Gogol’s Sobornost

Gogol’s Sobornost March 18, 2013

Nicolai Gogol’s mystical, exotic religious views didn’t quite fit any form of orthodox Christianity. Orthodoxy deeply marked him, especially Orthodoxy monasticism. After his first visit to the monastery at Optina, Gogol wrote that he “took a memory away with me that will never fade. Clearly, grace dwells in that place. You can feel it even in the outward signs of worship. Nowhere have I seen monks like those. Through everyone one of them I seemed to converse with heaven.” But he hat spent six years in Rome (1836-42), and concluded (wholly unlike Dostoevsky!) that Orthodoxy and Catholicism were virtually identical: “Our religion is just the same thing as Catholicism,” he wrote. He described himself, though, as a Protestant, because of the emphasis he placed on personal relationship to Jesus.

Gogol, though, believed that his idiosyncratic brand of Christianity was the hope of Russia, and he believed his fictional writings would serve the purpose of reforming Russia by recovering the Russian spirit. His stories are religious allegories but of an odd sort that befits their odd author.

He populated his stories with grotesque, battered, embattled individuals. They live alone in nondescript tenement houses, scurry to work and scurry home, and are generally chewed up by the machine of Russian life, especially life in Petersburg. In his most famous story, The Overcoat , the principal character is Akaky Akakievich, whose name and story are derived from the story of a hermit, St. Acacius. Akaky has saved and scraped to buy himself a new overcoat, which will make him acceptable in good society and gives him new confidence. The coat gets stolen, and Akaky goes to an official at the police station, an “Important Personage,” who scolds him so harshly that he goes off and dies. But he gets his revenge; Akaky comes back as a ghost who stalks the Important Personage until he is able to steal his overcoat. (“We all came out from Gogol’s overcoat,” Dostoevsky once quipped.)

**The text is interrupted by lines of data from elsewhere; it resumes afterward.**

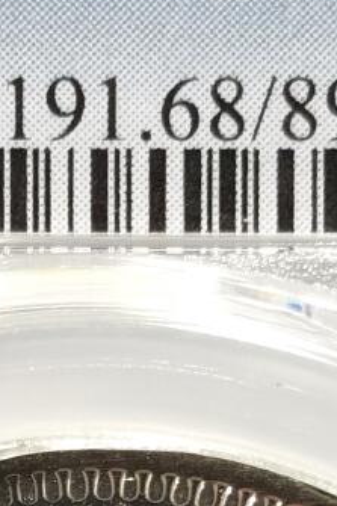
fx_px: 4245
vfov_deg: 6.8
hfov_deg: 4.5
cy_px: 660
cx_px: 89
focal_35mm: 302
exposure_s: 1/100
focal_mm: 5.56
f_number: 16
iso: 200
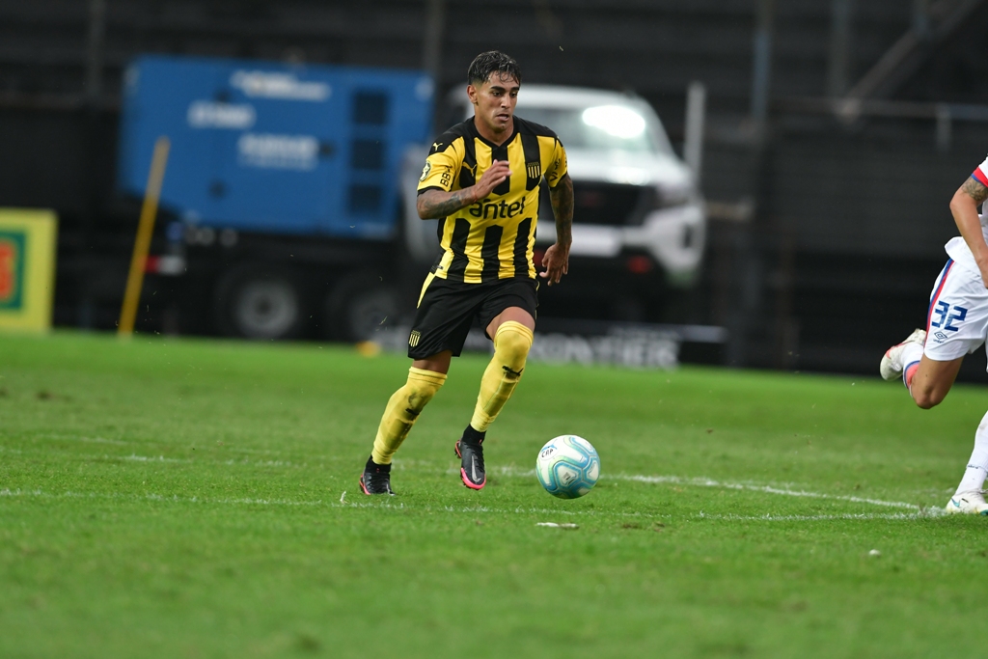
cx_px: 494
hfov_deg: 3.4
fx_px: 16468
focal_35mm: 600
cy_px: 330
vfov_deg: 2.3
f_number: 4.5
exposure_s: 1/800
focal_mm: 400
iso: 1600
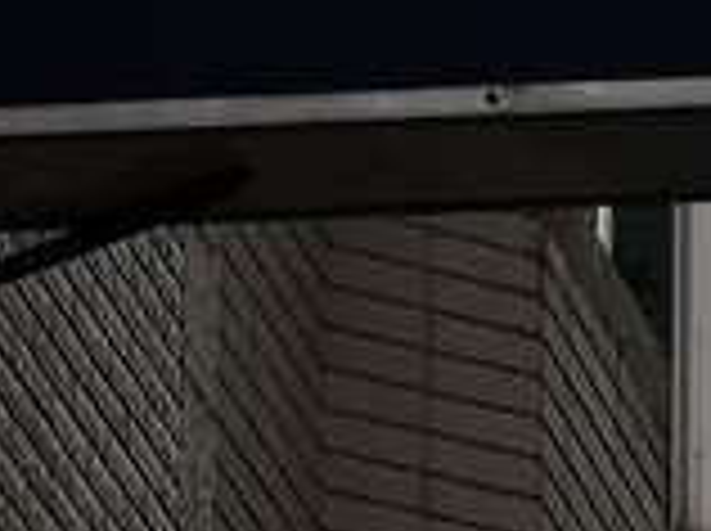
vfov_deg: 2.6
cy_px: -162
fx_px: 11792
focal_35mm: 575
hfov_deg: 3.5
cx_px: 369
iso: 50
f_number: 2.4
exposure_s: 1/1323
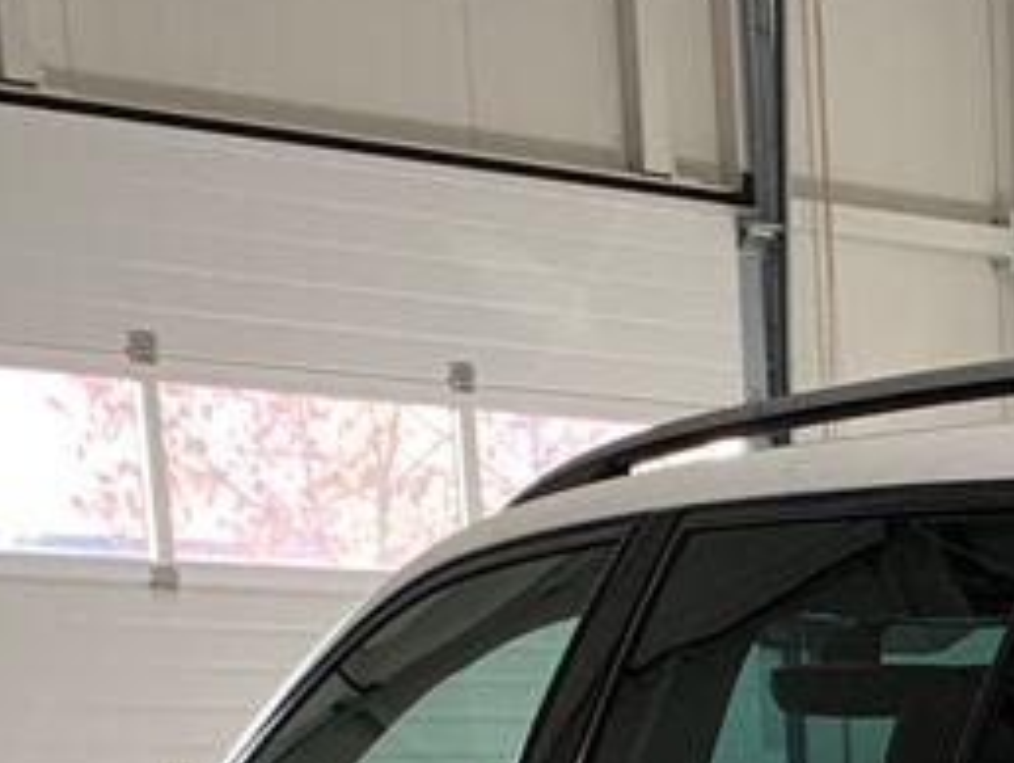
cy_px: 1483
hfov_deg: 16.5
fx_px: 3020
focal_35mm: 103
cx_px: 1721
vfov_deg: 12.7
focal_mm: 4.25
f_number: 1.8
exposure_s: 1/70
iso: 100
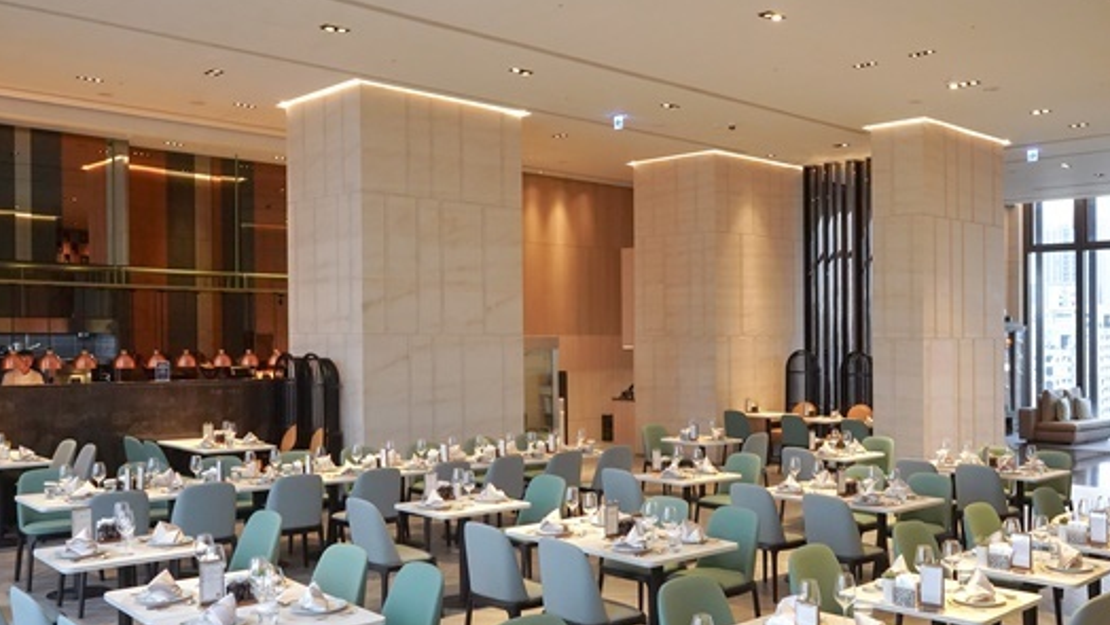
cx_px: 629
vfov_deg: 33.5
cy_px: 401
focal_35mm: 35
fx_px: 1030
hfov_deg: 56.4
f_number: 13
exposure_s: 1/40
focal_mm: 24
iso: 5000
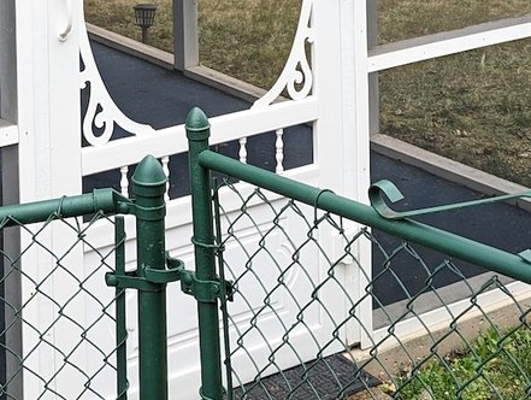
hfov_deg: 23.5
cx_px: 109
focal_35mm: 82
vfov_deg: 16.2
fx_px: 1260
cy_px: -228
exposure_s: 1/90
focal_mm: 6.9
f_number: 1.68
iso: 32
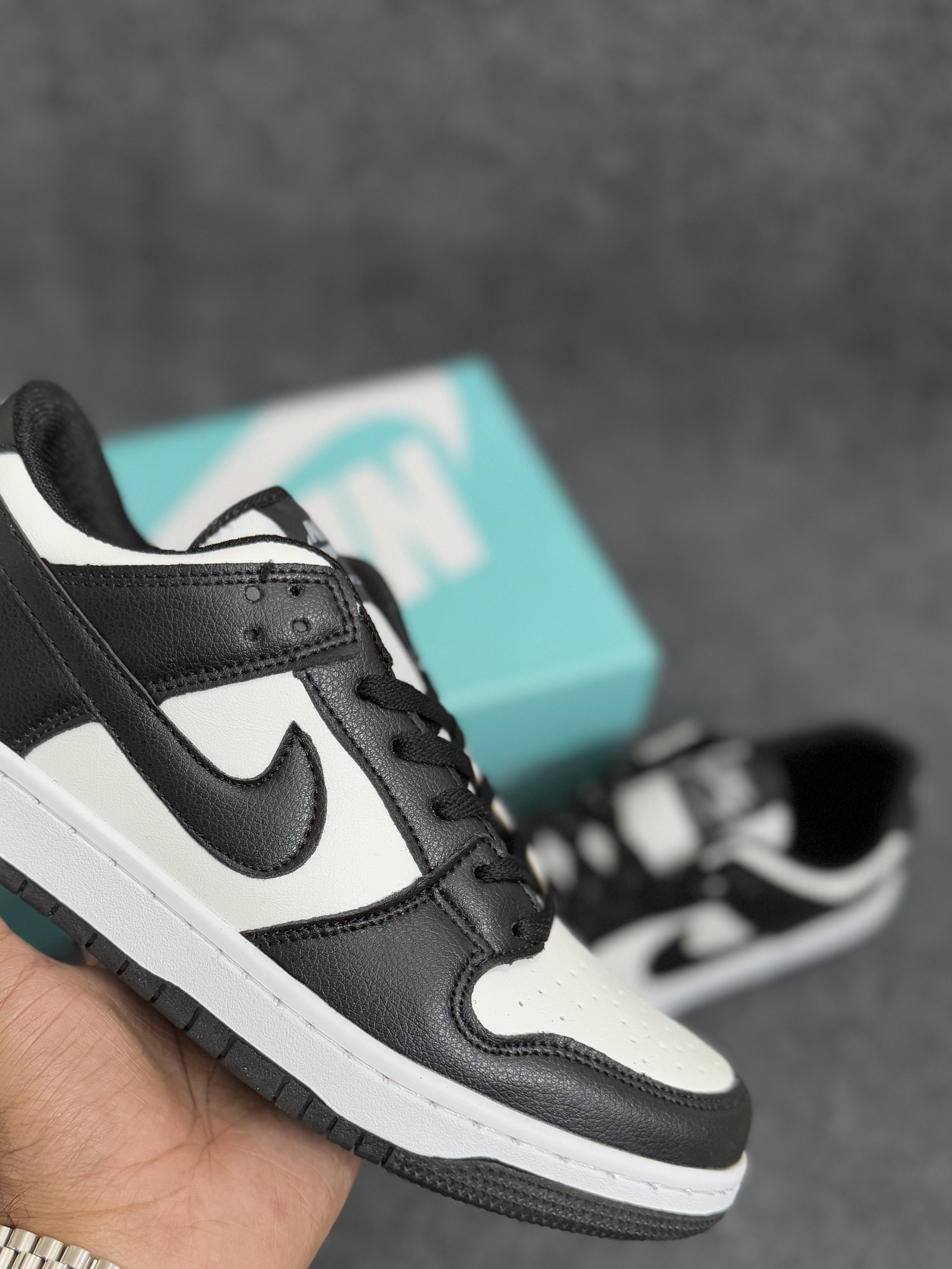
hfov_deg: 42.3
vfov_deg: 54.6
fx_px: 1210
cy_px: 805
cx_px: 314
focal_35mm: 33
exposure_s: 1/50
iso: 400
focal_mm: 6.76
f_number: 1.78
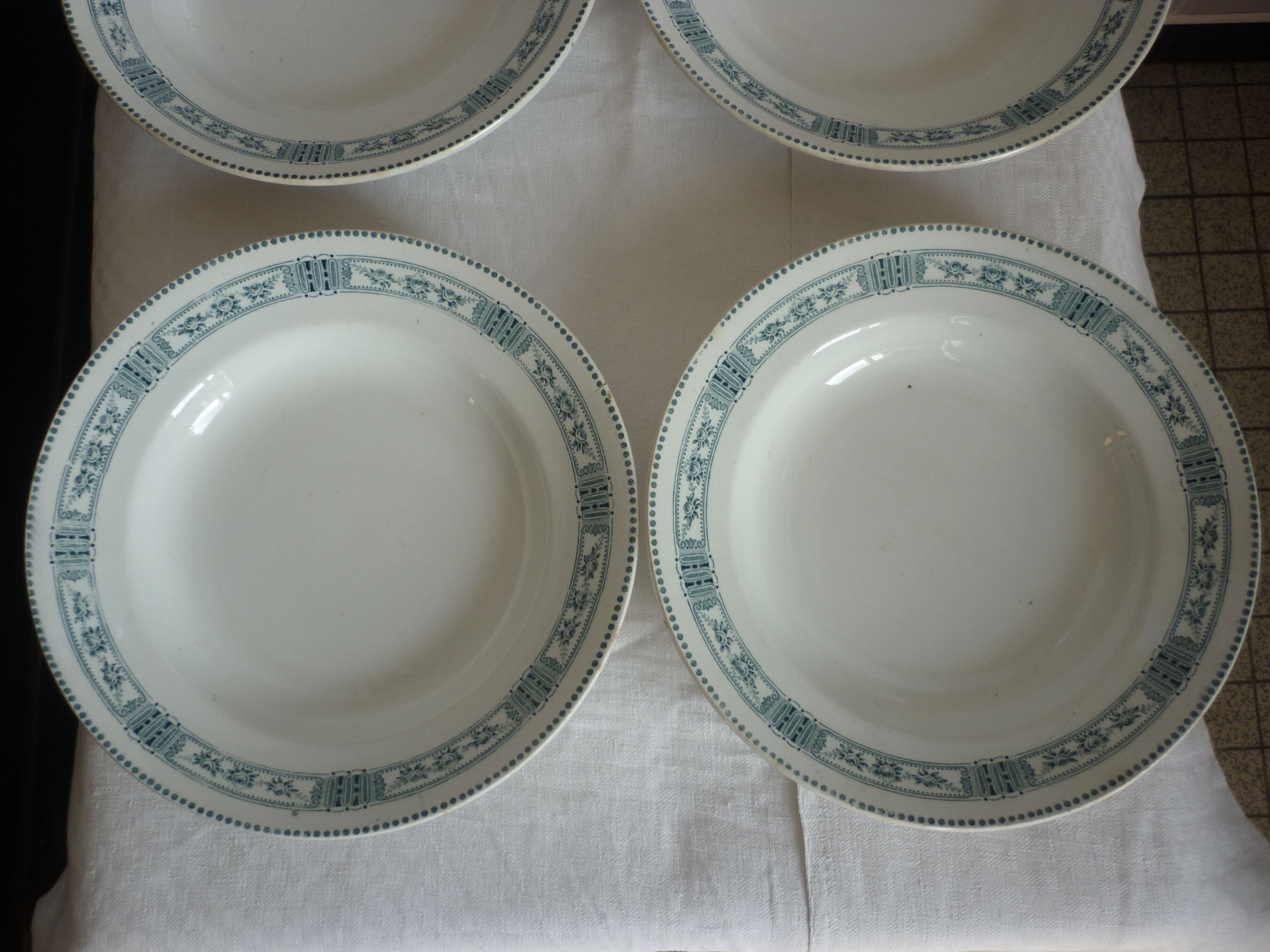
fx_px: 1211
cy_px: 476
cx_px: 635
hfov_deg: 55.4
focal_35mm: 33
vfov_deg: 42.9
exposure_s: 1/80
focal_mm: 5.5
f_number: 2.8
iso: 80
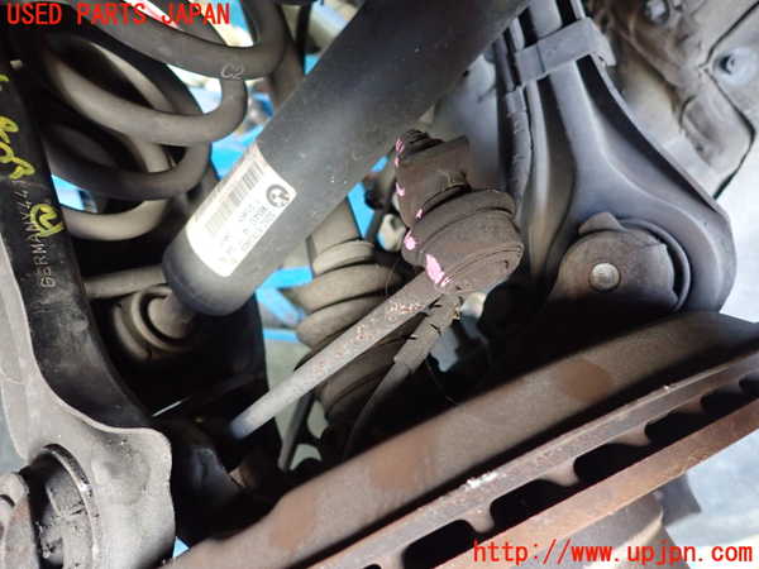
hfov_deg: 69.4
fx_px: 548
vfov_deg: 54.9
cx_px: 380
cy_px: 284
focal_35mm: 25
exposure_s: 1/30
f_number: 2
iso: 640
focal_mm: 4.5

These pathetic stories and pathetic characters are pointing to a positive value, the Orthodox ideal of sobornost , roughly equivalent to “communion.” The concept had been developed in the 1830s and 40s by the theologian Aleksei Khomiakov. The word comes from a Russian word meaning “assembly” and “cathedral,” and points to the vision of a spiritual community that is not dominated by the state and is not a merely institutional structure. It is a communion and a community, and Gogol depicts the wretched lives of these urban clerks and accountants. What they are missing, what Russia is missing, is sobornost .

Gogol’s magnum opus was to be Dead Souls. He planned three volumes, which he imagined to be a “poem” similar to the three parts of Dante’s Divine Comedy . Only the first was published, and Gogol burned the second. The finished part on Chichikov, a swindler who travels the country purchasing the papers of dead serfs. He intends to use the papers as collateral to leverage his own purchase of an estate. The owner of the serfs has an incentive to sell of his dead souls; if his serfs have died since the last census, then he will be charged for them in the poll tax. Chichikov promises to take the serf off the owner’s hands and pay the tax, but then he will use the serfs’ papers as evidence that he can afford a loan.

As it stands, Dead Souls ends with a question posed to Russia, which is pictured as a rushing troika: “And you, Russia of mine—are not you also speeding like a troika which nought can overtake? Is not the road smoking beneath your wheels, and the bridges thundering as you cross them, and everything being left in the rear, and the spectators, struck with the portent, halting to wonder whether you be not a thunderbolt launched from heaven? What does that awe-inspiring progress of yours foretell? What is the unknown force which lies within your mysterious steeds? Surely the winds themselves must abide in their manes, and every vein in their bodies be an ear stretched to catch the celestial message which bids them, with iron-girded breasts, and hooves which barely touch the earth as they gallop, fly forward on a mission of God? Whither, then, are you speeding, O Russia of mine? Whither? Answer me! But no answer comes—only the weird sound of your collar-bells. Rent into a thousand shreds, the air roars past you, for you are overtaking the whole world, and shall one day force all nations, all empires to stand aside, to give you way!”

In subsequent parts of the poem, Gogol was going to bring Chichikov through a conversion and attempt to depict a true Russian communion of souls, the embodiment of true sobornost . Neither Chichikov, nor, sadly, Russia, realized Gogol’s dream.